(What you need to do):
Recast the lines below as a JSON list of strings with one string per line, skipping blank lines. Leave the pictures out of the answer.

Information START

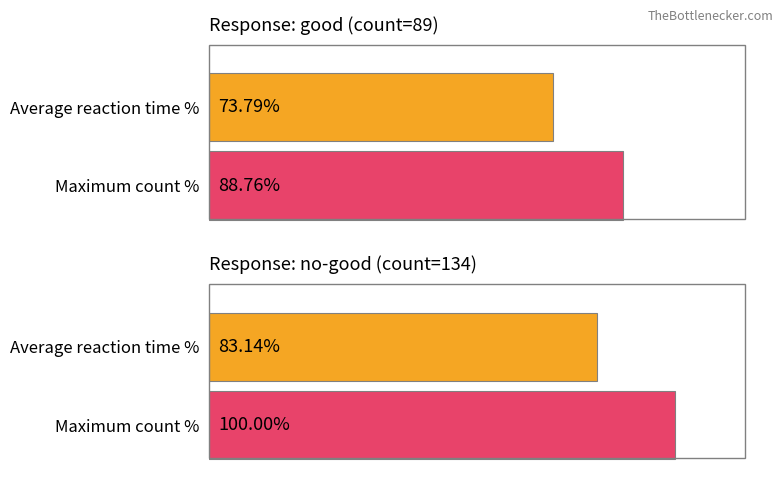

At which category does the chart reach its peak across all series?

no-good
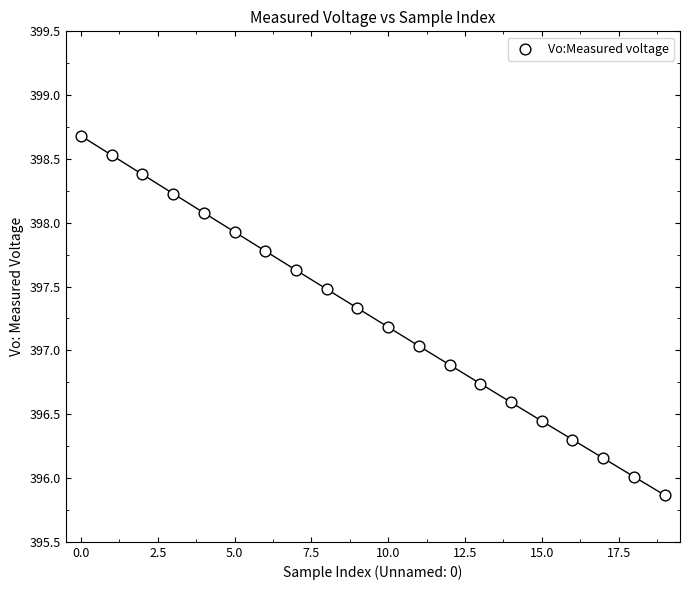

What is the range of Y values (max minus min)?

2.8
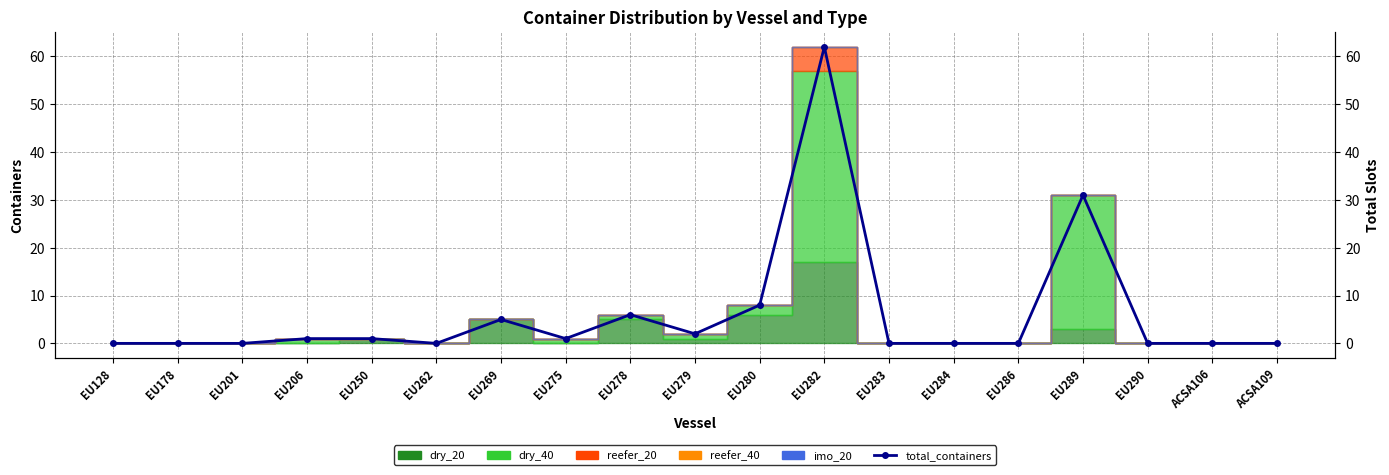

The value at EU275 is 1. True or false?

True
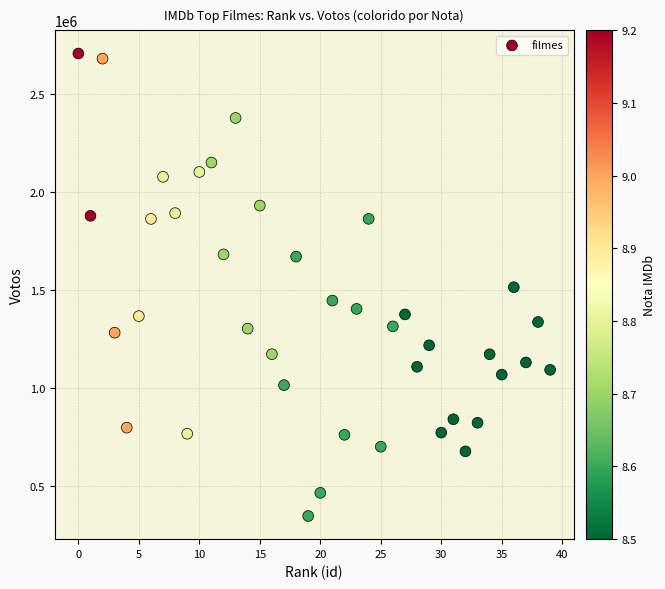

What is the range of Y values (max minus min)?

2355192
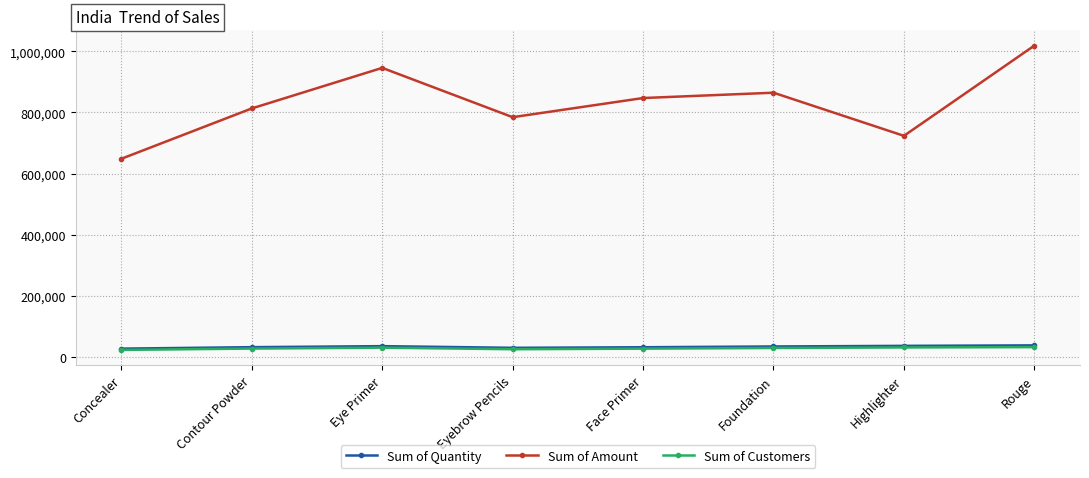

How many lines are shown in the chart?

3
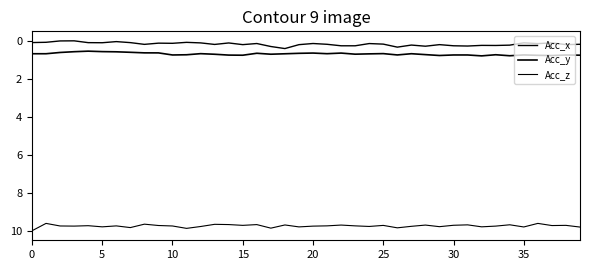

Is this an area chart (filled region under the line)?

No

Information END

(Task solution):
[
  "At which category does the chart reach its peak across all series?",
  "no-good",
  "What is the range of Y values (max minus min)?",
  "2.8",
  "The value at EU275 is 1. True or false?",
  "True",
  "What is the range of Y values (max minus min)?",
  "2355192",
  "How many lines are shown in the chart?",
  "3",
  "Is this an area chart (filled region under the line)?",
  "No"
]